Moreover, most of these databases include probability values for the tuple (tuple-level uncertainty) or for some column (attribute-level uncertainty), not for the relations among values.

## Similarity analysis of the Scientific name

In [2]:
import pandas as pd
from pyspark.sql.functions import count, col

In [3]:
dataset = spark.read.parquet("./preston-amazon/data-processed/core.parquet")
dataset = dataset.fillna('')
N = dataset.count()
print("Number of rows: " + str(N))

Number of rows: 3858


In [4]:
df = pd.DataFrame( columns = ['sc_name', 'count'] )


In [5]:
dataset_sn = dataset.groupBy("`http://rs.tdwg.org/dwc/terms/scientificName`").count().select(col("`http://rs.tdwg.org/dwc/terms/scientificName`").alias('sc_name'), col('count').alias('n'))

In [6]:
dataset_sn.count()
# Number of different scientific names

708

This means that for our collection of 3,858 records, the complete scientific name analysis would imply (708 x 708 / 2) - 708 = 249,924 comparisons.
We should think about questions like:
- Is it meaningful to conclude that a scientific name is 65% similar to another one?
- Is it meaningful to conclude that a date is 70% similar to another one?

In [7]:
dataset_sn.orderBy('count', ascending=False).show(10, False)

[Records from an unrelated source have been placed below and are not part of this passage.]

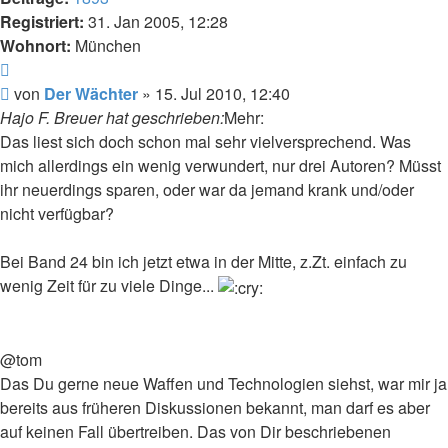
Registriert:
31. Jan 2005, 12:28
Wohnort:
München
Zitat
Beitrag
von
Der Wächter
»
15. Jul 2010, 12:40
Hajo F. Breuer hat geschrieben:
Mehr:
Das liest sich doch schon mal sehr vielversprechend. Was
mich allerdings ein wenig verwundert, nur drei Autoren? Müsst
ihr neuerdings sparen, oder war da jemand krank und/oder
nicht verfügbar?
Bei Band 24 bin ich jetzt etwa in der Mitte, z.Zt. einfach zu
wenig Zeit für zu viele Dinge...
@tom
Das Du gerne neue Waffen und Technologien siehst, war mir ja
bereits aus früheren Diskussionen bekannt, man darf es aber
auf keinen Fall übertreiben. Das von Dir beschriebenen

+-------------------------------------------+---+
|sc_name                                    |n  |
+-------------------------------------------+---+
|Triportheus angulatus (Spix & Agassiz 1829)|51 |
|Pygocentrus nattereri Kner 1858            |49 |
|Serrasalmus rhombeus (Linnaeus 1766)       |49 |
|Pimelodus blochii Valenciennes 1840        |48 |
|Sorubim lima (Bloch & Schneider 1801)      |45 |
|Moenkhausia dichroura (Kner 1858)          |43 |
|Ageneiosus inermis (Linnaeus 1766)         |43 |
|Roeboides affinis (Günther 1868)           |42 |
|Schizodon fasciatus Spix & Agassiz 1829    |41 |
|Acestrorhynchus gr. lacustris (Lütken 1875)|40 |
+-------------------------------------------+---+
only showing top 10 rows



In [8]:
sn_list = dataset_sn.select('sc_name').rdd.flatMap(lambda x: x).collect()

In [9]:
print(sn_list[0])

Arocera (Euopta) placens Walker 1867


In [10]:
from pyxdameraulevenshtein import normalized_damerau_levenshtein_distance

In [28]:
%%time
#subset = sn_list[0:100]
subset = sn_list
i = 0
j = 0
while i < len(subset):
    j = i+1
    while j < len(subset):
        if (i != j):
            sim = 1 - normalized_damerau_levenshtein_distance (subset[i], subset[j])
            if (sim > 0.9):
                print(subset[i] + " vs. " + subset[j] + "\t" + str(sim))
        j = j + 1
    i = i + 1

Rio indistinctus Fortes & Grazia 2000 vs. Rio distinctus Fortes & Grazia 2000	0.9459459446370602
Edessa rufodorsata Silva, Fernandes & Grazia 2006 vs. Edessa virididorsata Silva, Fernandes & Grazia 2006	0.9019607827067375
Gonatopus neotropicus Olmi 1984 vs. Gonatopus neotropicus Olmi 1986	0.9677419364452362
CPU times: user 14.9 s, sys: 0 ns, total: 14.9 s
Wall time: 14.8 s


In short terms, like scientific name, the Damerau Levenshtein similarity may be more useful than using n-grams.
To have a better idea about how to implement it and how to present the results, I believe we should discuss: how do we expect these results are going to be used?